Multichoice wants stricter rules on Netflix

Multichoice, the company behind the satellite TV service that brings you the same episode of that reality TV show that first aired in 2000, wants stricter regulations on Netflix.

In case you couldn’t tell, this is just silly enough that I figure this whole article is my take on it.

Anyway according to MyBroadband, Multichoice thinks that the American company has an unfair advantage in how it operates, and feels it should have to abide by BEE rules, employ South Africans and pay taxes in our country despite not actually being based here.

These are the same guys who found no racism in the Ashwin Willemse saga, talking about enforcing BEE as a means of reducing Netflix’s market share.

You can’t just regulate one company, so any regulation on Netflix would probably also apply to services such as Twitch or YouTube, and if the regulation weren’t written properly, probably the entire rest of the world’s Internet.

And the response from the entire rest of the world’s Internet would be to look at our country, look at how much money they make here, and figure it isn’t worth it and suddenly we have to use proxy servers to see most of it.

Not that half the population aren’t doing so already to get around region locks.

Before Multichoice starts suggesting draconian regulations that could fundamentally change how the web works, maybe they should recognise that their 30 year monopoly is no longer the guaranteed cash cow it used to be, and get some actual good stuff people want to watch.

Seriously, I cancelled my subscription to DSTV after, having not watched it for six months, I turned it on and found exactly the same episodes I’d watched six months earlier, and I realised this was the same experience I had six months before that.
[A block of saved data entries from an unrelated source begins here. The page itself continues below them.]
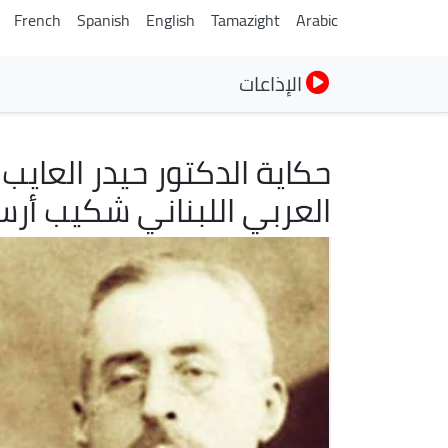
French
Spanish
English
Tamazight
Arabic
الإذاعات
حكاية الدكتور حيدر العايب 
العربي اللبناني شكيب أرس
الصورة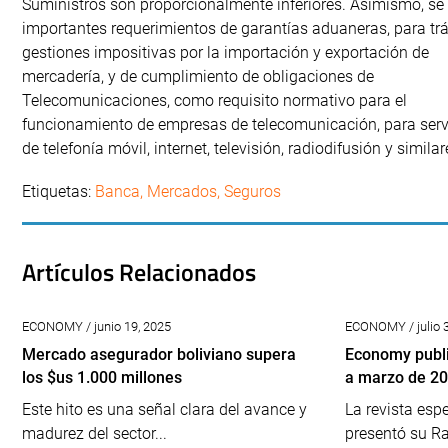
Suministros son proporcionalmente inferiores. Asimismo, se 
importantes requerimientos de garantías aduaneras, para tr
gestiones impositivas por la importación y exportación de
mercadería, y de cumplimiento de obligaciones de
Telecomunicaciones, como requisito normativo para el
funcionamiento de empresas de telecomunicación, para serv
de telefonía móvil, internet, televisión, radiodifusión y similar
Etiquetas:
Banca
,
Mercados
,
Seguros
Artículos Relacionados
ECONOMY / junio 19, 2025
ECONOMY / julio 
Mercado asegurador boliviano supera
Economy publi
los $us 1.000 millones
a marzo de 2
Este hito es una señal clara del avance y
La revista es
madurez del sector...
presentó su R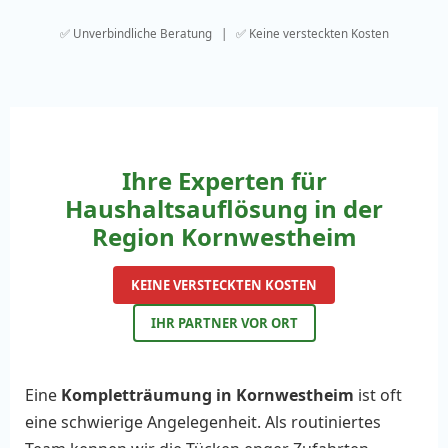
✅ Unverbindliche Beratung | ✅ Keine versteckten Kosten
Ihre Experten für
Haushaltsauflösung in der
Region Kornwestheim
KEINE VERSTECKTEN KOSTEN
IHR PARTNER VOR ORT
Eine
Kompletträumung in Kornwestheim
ist oft
eine schwierige Angelegenheit. Als routiniertes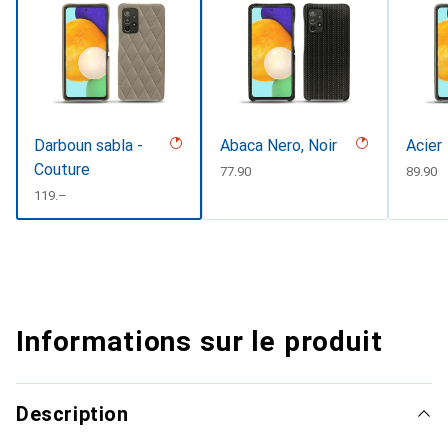
Darboun sabla -
Abaca Nero, Noir
Acier
Couture
CHF
77.90
CHF
89.90
CHF
119.–
Informations sur le produit
Description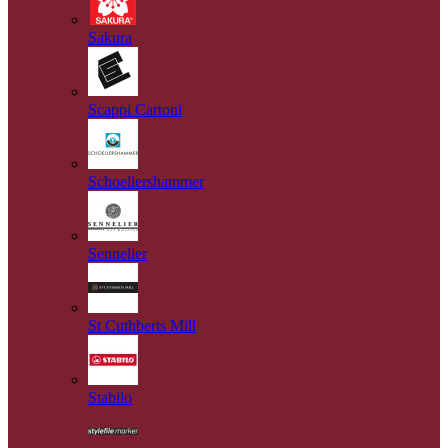
Sakura
Scappi Cartoni
Schoellershammer
Sennelier
St Cuthberts Mill
Stabilo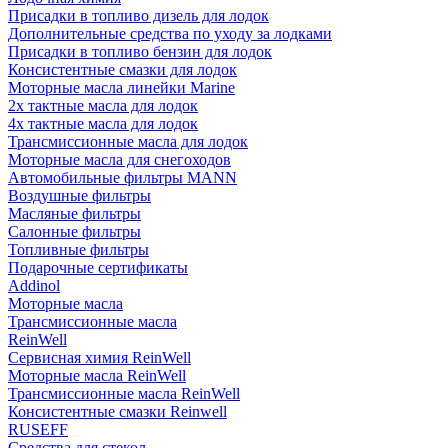
Присадки в топливо дизель для лодок
Дополнительные средства по уходу за лодками
Присадки в топливо бензин для лодок
Консистентные смазки для лодок
Моторные масла линейки Marine
2х тактные масла для лодок
4х тактные масла для лодок
Трансмиссионные масла для лодок
Моторные масла для снегоходов
Автомобильные фильтры MANN
Воздушные фильтры
Масляные фильтры
Салонные фильтры
Топливные фильтры
Подарочные сертификаты
Addinol
Моторные масла
Трансмиссионные масла
ReinWell
Сервисная химия ReinWell
Моторные масла ReinWell
Трансмиссионные масла ReinWell
Консистентные смазки Reinwell
RUSEFF
Средства для стекол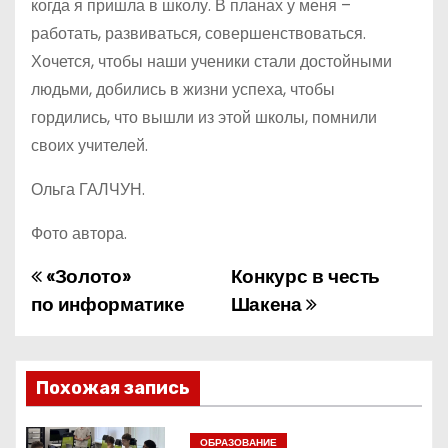
когда я пришла в школу. В планах у меня –
работать, развиваться, совершенствоваться.
Хочется, чтобы наши ученики стали достойными
людьми, добились в жизни успеха, чтобы
гордились, что вышли из этой школы, помнили
своих учителей.
Ольга ГАЛЧУН.
Фото автора.
«Золото»
Конкурс в честь
Н
по информатике
Шакена
а
в
Похожая запись
и
ОБРАЗОВАНИЕ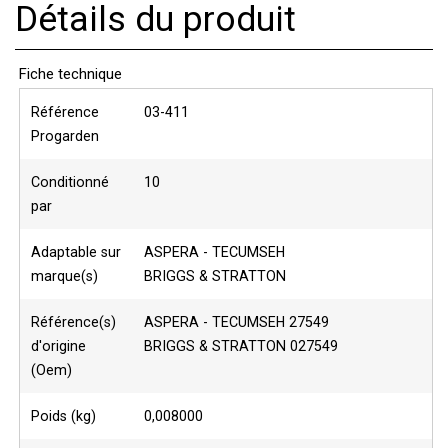
Détails du produit
Fiche technique
Référence
03-411
Progarden
Conditionné
10
par
Adaptable sur
ASPERA - TECUMSEH
marque(s)
BRIGGS & STRATTON
Référence(s)
ASPERA - TECUMSEH 27549
d'origine
BRIGGS & STRATTON 027549
(Oem)
Poids (kg)
0,008000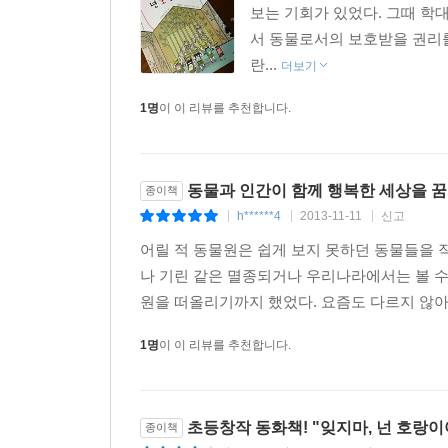
보는 기회가 있었다. 그때 학
서 동물로서의 보호받을 권리를
란...
더보기
1명
이 이 리뷰를 추천합니다.
동물과 인간이 함께 행복한 세상을 꿈꾸
종이책
h******4
2013-11-11
신고
|
|
|
어릴 적 동물원은 쉽게 보지 못하던 동물들을 
나 기린 같은 멸종되거나 우리나라에서는 볼 
원을 떠올리기까지 했었다. 요즘도 다르지 않아서
1명
이 이 리뷰를 추천합니다.
초등창작 동화책! "잊지마, 넌 호랑이
종이책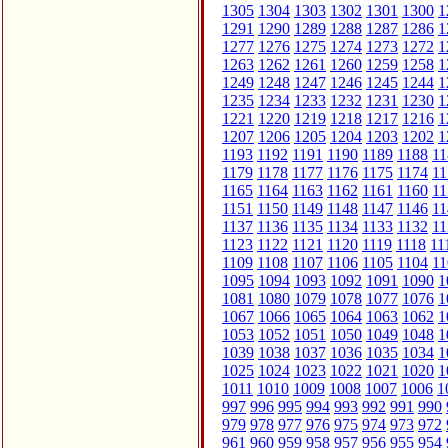
1305
1304
1303
1302
1301
1300
1
1291
1290
1289
1288
1287
1286
1
1277
1276
1275
1274
1273
1272
1
1263
1262
1261
1260
1259
1258
1
1249
1248
1247
1246
1245
1244
1
1235
1234
1233
1232
1231
1230
1
1221
1220
1219
1218
1217
1216
1
1207
1206
1205
1204
1203
1202
1
1193
1192
1191
1190
1189
1188
11
1179
1178
1177
1176
1175
1174
11
1165
1164
1163
1162
1161
1160
11
1151
1150
1149
1148
1147
1146
11
1137
1136
1135
1134
1133
1132
11
1123
1122
1121
1120
1119
1118
11
1109
1108
1107
1106
1105
1104
11
1095
1094
1093
1092
1091
1090
1
1081
1080
1079
1078
1077
1076
1
1067
1066
1065
1064
1063
1062
1
1053
1052
1051
1050
1049
1048
1
1039
1038
1037
1036
1035
1034
1
1025
1024
1023
1022
1021
1020
1
1011
1010
1009
1008
1007
1006
1
997
996
995
994
993
992
991
990
979
978
977
976
975
974
973
972
961
960
959
958
957
956
955
954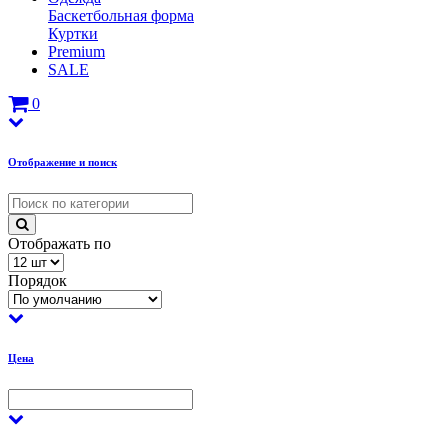
Баскетбольная форма
Куртки
Premium
SALE
0
Отображение и поиск
Отображать по
Порядок
Цена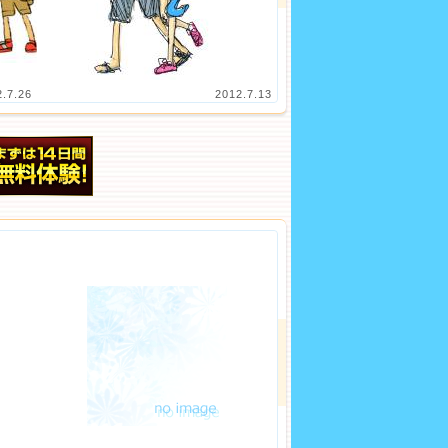
2.7.26
2012.7.13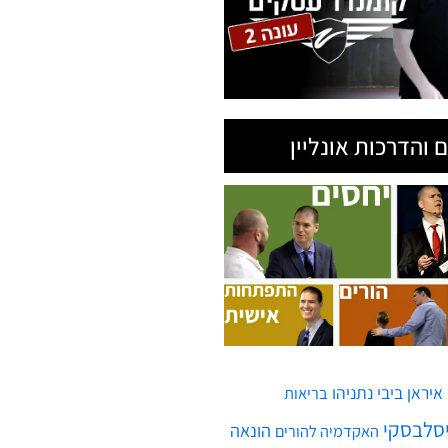
 והדרכות אונליין
איראן
ביבי נתניהו
בריאות
יסלבסקי
הונאה
האקדמיה להורים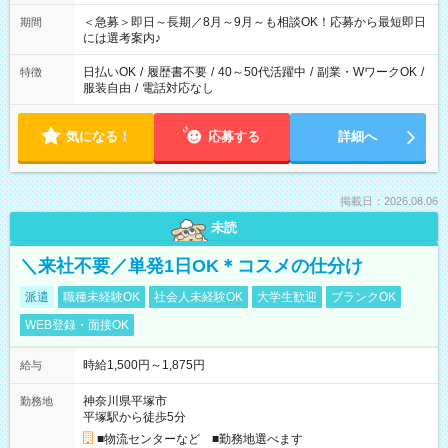
ば前職が、 在宅/財団法人/事務/コールセンター/受付/販売/カフェ
スタッフ スイーツ販売/ホテルフロント/化粧品販売/など 様々な
＜急募＞即日～長期／8月～9月～も相談OK！応募から最短即日
期間
業界から入社して活躍されています♪
には選考案内♪
日払いOK
/
履歴書不要
/
40～50代活躍中
/
副業・WワークOK
/
特徴
服装自由
/
電話対応なし
気になる！
応募する
詳細へ
掲載日：2026.08.06
未読
＼来社不要／単発1日OK＊コスメの仕分け
派遣
職種未経験OK
社会人未経験OK
大学生歓迎
ブランクOK
WEB登録・面接OK
時給1,500円～1,875円
給与
神奈川県平塚市
勤務地
平塚駅から徒歩5分
■物流センターなど ■勤務地選べます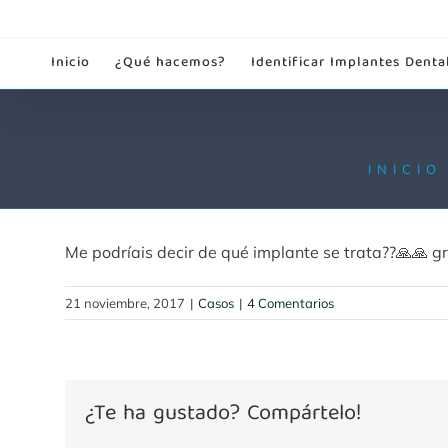
Saltar
al
Inicio
¿Qué hacemos?
Identificar Implantes Denta
contenido
INICIO
Me podríais decir de qué implante se trata??🙏🙏 g
21 noviembre, 2017
|
Casos
|
4 Comentarios
¿Te ha gustado? Compártelo!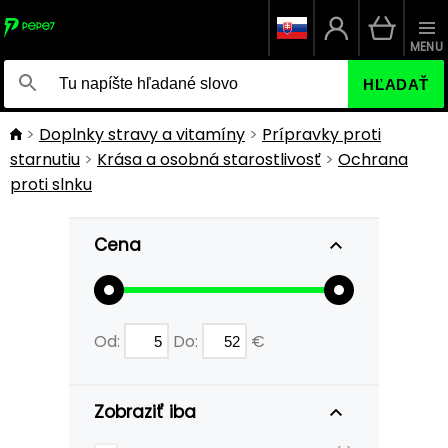
MENU
HĽADAŤ
Doplnky stravy a vitamíny
Prípravky proti
starnutiu
Krása a osobná starostlivosť
Ochrana
proti slnku
Cena
Od:
Do:
€
Zobraziť iba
Their content was staler then the smell that came off their dealings with the Guptas.

I don’t use online streaming services because they’re cheaper, I use them because they’re better. I suspect the same is true for all of us, about all DSTV has going for it is the sports channels, and sooner or later streaming services will start doing a better job on those too.

And maybe cut out the adverts trying to sell DSTV to people who already have DSTV.